В общем, никто уже не удивляется, увидев на местном, работающем три раза в неделю сельмаге объявление: «Ушла из дома и не вернулась бабушка 84 лет. Нашедшим гарантируется вознаграждение 3 тысячи рублей»
Зато благодаря волшебным и благоуханным местам, где деревенька наша располагается, здесь понемногу завелись несколько дачников. Один домик поднялся, другой, третий — вот уже и целая улочка, ровно на параде, выстроилась.
Мы тоже решили свой, доставшийся нам по наследству крохотный домик на куриных ножках обустроить и немножко расширили его — вниз, вверх и в обе стороны.
Потом вдруг вспомнили, что давно не оплачивали электричество в своем доме, тем более что в связи со строительством расход электричества увеличился — и отправились в районный центр искать, кому бы отдать немного наших денег.
Недельку нас помытарили из одной конторы в другую. Наконец мы нашли одного бодрого и чуть-чуть, но в меру, для порядка раздраженного мужика, который вроде бы как должен был заниматься нашей, за пределами географии, деревней.
В течение полутора часов он неустанно звонил в смежные организации:
— Не ваш участок? Как, а чей? Мой? С каких пор? Не может быть! Вы не решаете этот вопрос? А кто решает? Номер давайте… Нет номера?
— Але, Иваныч? Тут путаница полная с этими… как их… Ну, да. Вот люди приехали оттуда, хотят расплатиться за электроэнергию… К кому их направить? Нет, там говорят, что не их участок…
Мужик клал трубку и некоторое время смотрел на нас задумчиво. Взгляд по типу: что ж мне с вами сделать, болезные мои, как бы мне помочь вам?
«А чего нам помогать? — молча отвечал я, моргая. — В кои-то веки граждане сами пришли с повинной, а у них подати не принимают».
— Девушка, — набирал очередной телефон наш мужик. — Это электрофинбамстройнадзор Советского района? Как с вашим старшим связаться… В отпуске? От, чертова канитель!
— Але, Иваныч… ты нашел телефон? Ой, спасибо тебе, Иваныч!
Мужик снова кого-то набирал, снова взывал, ругался и просил, снова бросал трубку, в двадцатый раз закуривал и пояснял нам:
— Сначала вы висели на соседнем районе, потом вроде бы перешли под наше крыло. Но у нас тут случилась реорганизация, и территорию поделили на участки…

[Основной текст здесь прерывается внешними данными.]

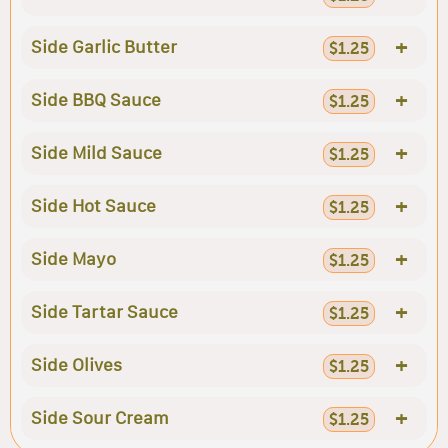
+
Side Garlic Butter
$1.25
+
Side BBQ Sauce
$1.25
+
Side Mild Sauce
$1.25
+
Side Hot Sauce
$1.25
+
Side Mayo
$1.25
+
Side Tartar Sauce
$1.25
+
Side Olives
$1.25
+
Side Sour Cream
$1.25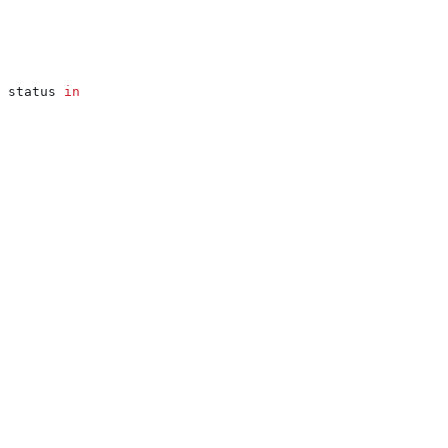
 status 
in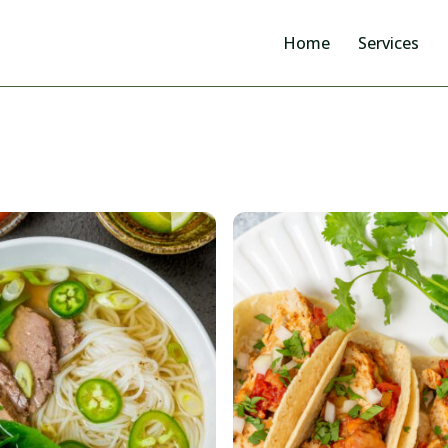
Home
Services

Мужик затягивался так глубоко, что дым не возвращался из его легких, и подолгу смотрел на карту, как раз в то место, где когда-то была наша деревня.
Короче, он дал нам какую-то бумагу, отправил в соседний город с этой бумагой за другой бумагой, а оттуда нас переправили еще куда-то за окончательным документом, согласно которому мы обретали гражданское право платить за свет в окне и кипяток в электрическом чайнике.